이렇게 유실된 정보(결측치)들을 머신러닝 모델에 넣으면 잘못된 정보를 야기한다.
Modeling 전에 missing field는 feature engneering (preprocessing)을 통해 의미있는 정보로 바꿔주어야 한다.
테스트 데이터에도 비슷한 비율로 "Age" 변수와 "Cabin" 변수가 빠져 있다.
full <- full %>%
mutate(survived = case_when(survived==1 ~ "Yes",
survived==0 ~ "No"))
crude_summary <- full %>%
filter(set=="train") %>%
select(passengerid, survived) %>%
group_by(survived) %>%
summarise(cnt = n()) %>%
mutate(prob = cnt / sum(cnt))
crude_survrate <- crude_summary$prob[crude_summary$survived=="Yes"]
kable(crude_summary, caption="2x2 Contingency Table on Survival.", format="markdown")
| survived | cnt | prob |
|---|---|---|
| No | 549 | 0.6161616 |
| Yes | 342 | 0.3838384 |
#full['Title'] <- lapply(full['Name'], function(x) str_extract(x, " (([A-Za-z]+))"))
##full$Title <- ifelse(full$Title == " Mr", 0, ifelse(full$Title == " Miss", 1, ifelse(full$Title == " Mrs", 2, 3)))

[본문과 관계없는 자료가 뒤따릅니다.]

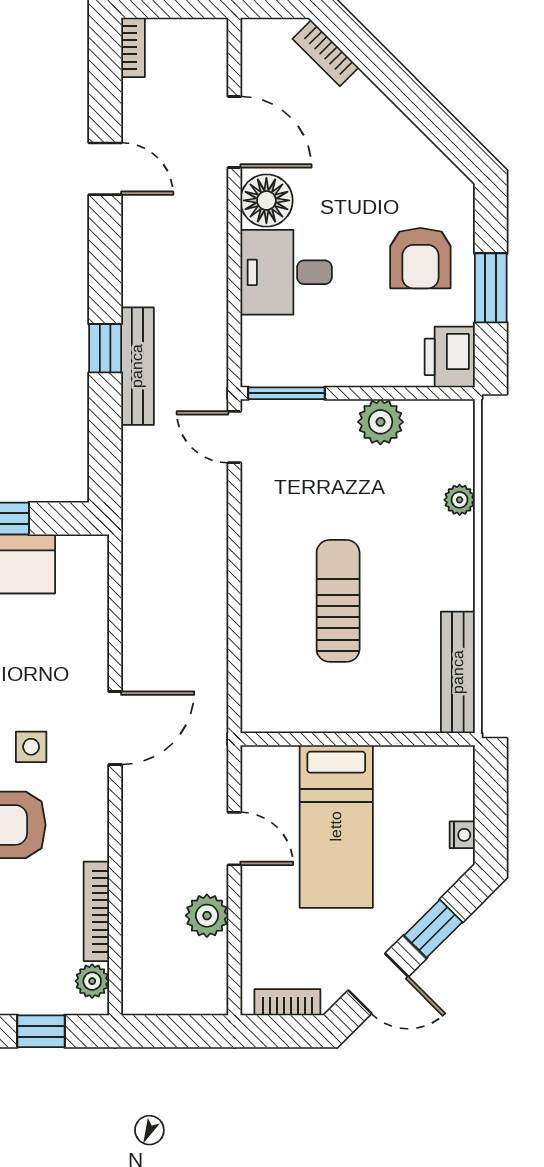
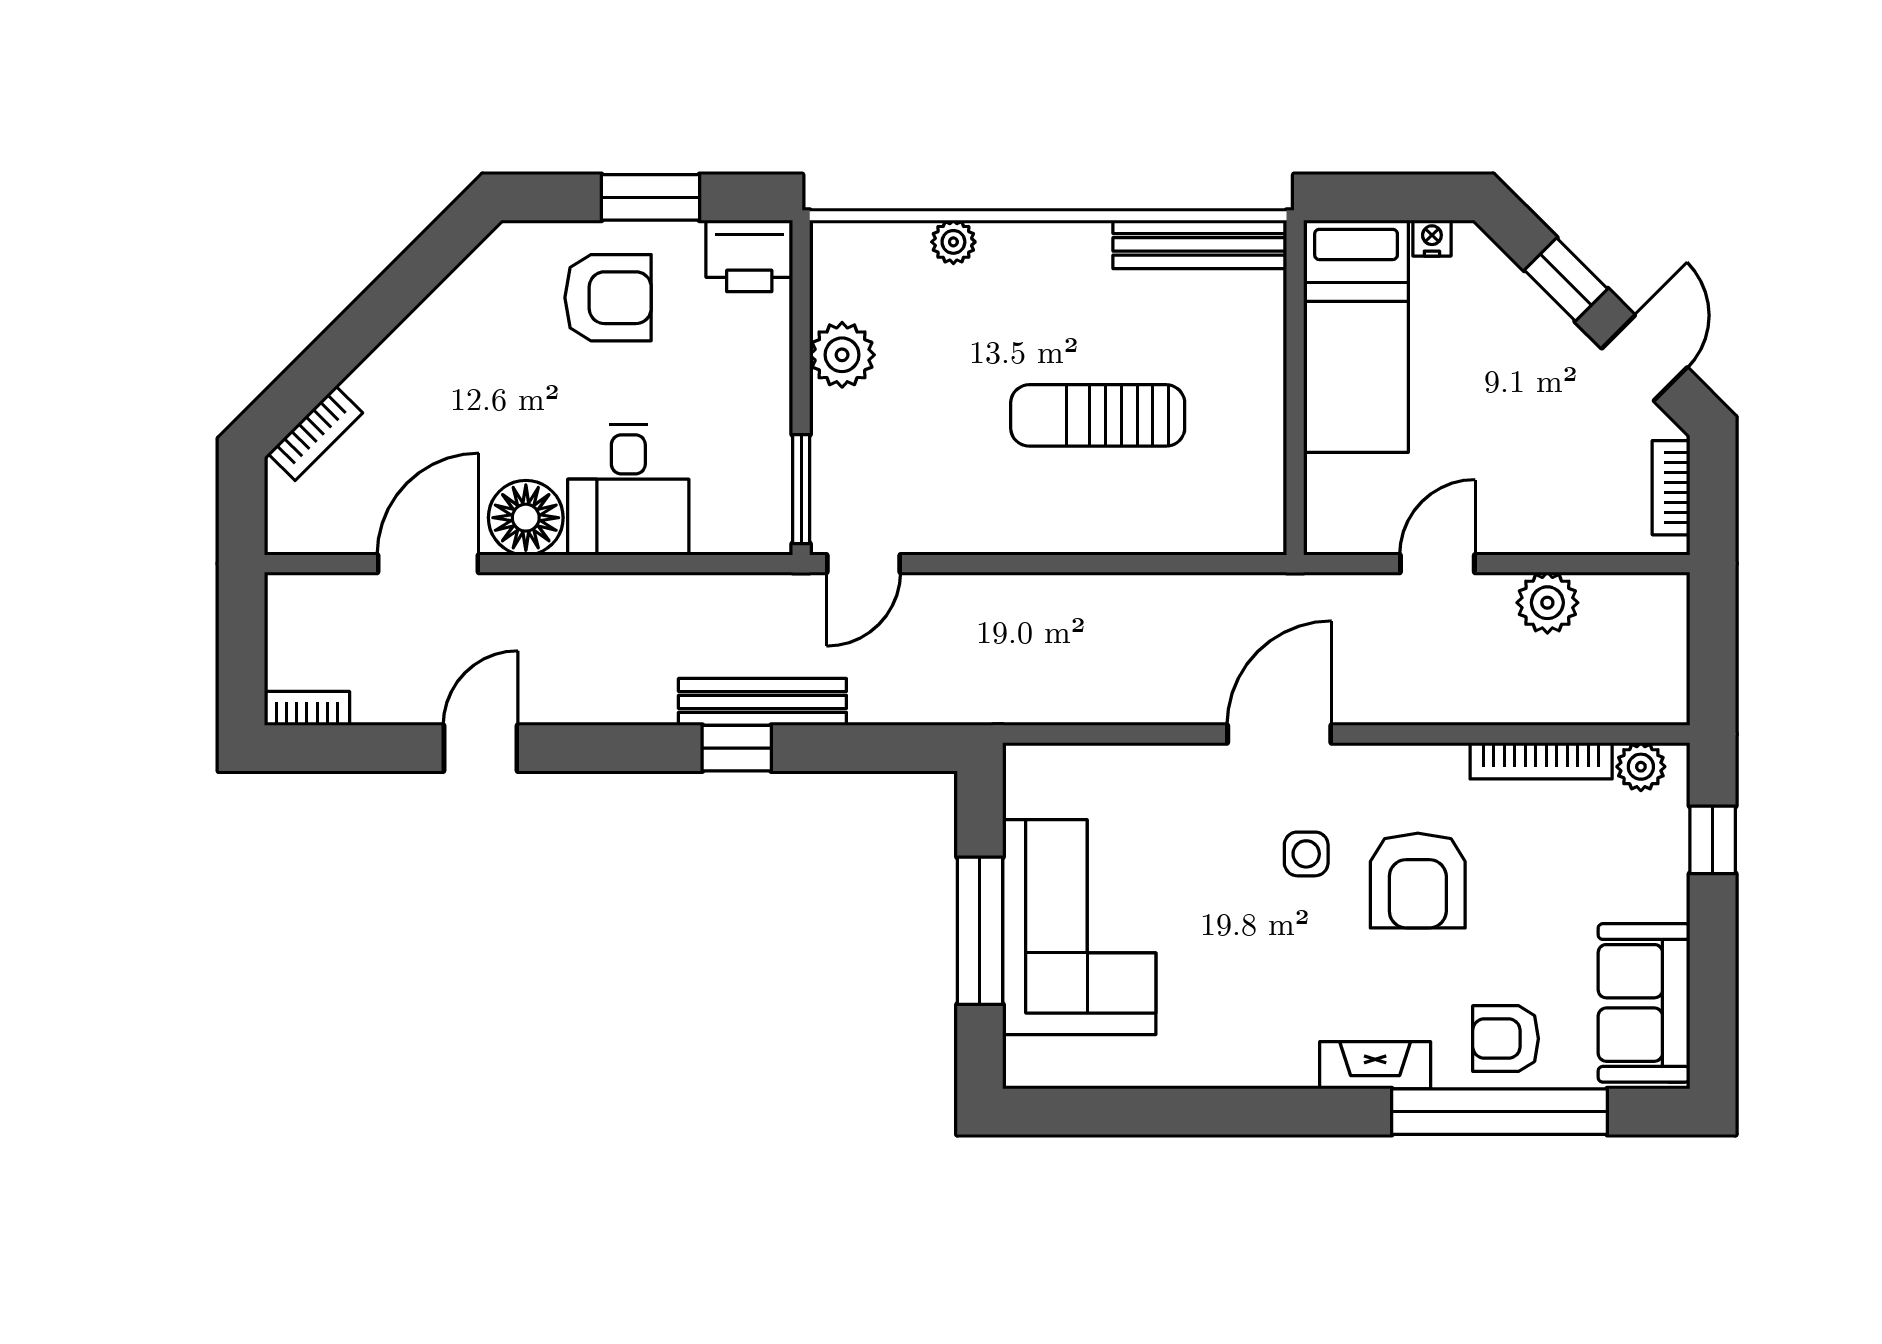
door: (115, 728) -> (1279, 734), hinge flipped
bed: (336, 826) -> (1356, 336), moved, turned 90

##full$Title <- as.factor(full$Title)
#full$Title[full$Title == ' Mr'] <- 'Mr'
#full$Title[full$Title == ' Miss'] <- 'Miss'
#full$Title[full$Title == ' Mrs'] <- 'Mrs'
#full$Title[full$Title == ' Others'] <- 'Others'
names <- full$name
title <- gsub("^.*, (.*?)\\..*$", "\\1", names)
full$title <- title
table(title)
## title
## Capt Col Don Dona Dr
## 1 4 1 1 8
## Jonkheer Lady Major Master Miss
## 1 1 2 61 260
## Mlle Mme Mr Mrs Ms
## 2 1 757 197 2
## Rev Sir the Countess
## 8 1 1
## MISS, Mrs, Master and Mr are taking more numbers
## Better to group Other titles into bigger baske by checking gender and survival rate to aviod any overfitting
full$title[full$title == 'Mlle'] <- 'Miss'
full$title[full$title == 'Ms'] <- 'Miss'
full$title[full$title == 'Mme'] <- 'Mrs'
full$title[full$title == 'Lady'] <- 'Miss'
full$title[full$title == 'Dona'] <- 'Miss'
## I am afraid creating a new varible with small data can causes a overfit
## However, My thinking is that combining below feauter into original variable may loss some predictive power as they are all army folks, doctor and nobel peoples
full$title[full$title == 'Capt'] <- 'Officer'
full$title[full$title == 'Col'] <- 'Officer'
full$title[full$title == 'Major'] <- 'Officer'
full$title[full$title == 'Dr'] <- 'Officer'
full$title[full$title == 'Rev'] <- 'Officer'
full$title[full$title == 'Don'] <- 'Officer'
full$title[full$title == 'Sir'] <- 'Officer'
full$title[full$title == 'the Countess'] <- 'Officer'
full$title[full$title == 'Jonkheer'] <- 'Officer'
# SQL query
#task1 <-sqldf("
#select
# title
# , survived
# , count(*) as freq
#from full
#where survived not null
#group by 1, 2
#")
#task1
crude_summary <- full %>%
filter(set=="train") %>%
select(title, survived) %>%
group_by(title, survived) %>%
summarise(cnt = n()) %>%
mutate(prob = cnt / sum(cnt))
kable(crude_summary, caption="Survival by title.", format="markdown")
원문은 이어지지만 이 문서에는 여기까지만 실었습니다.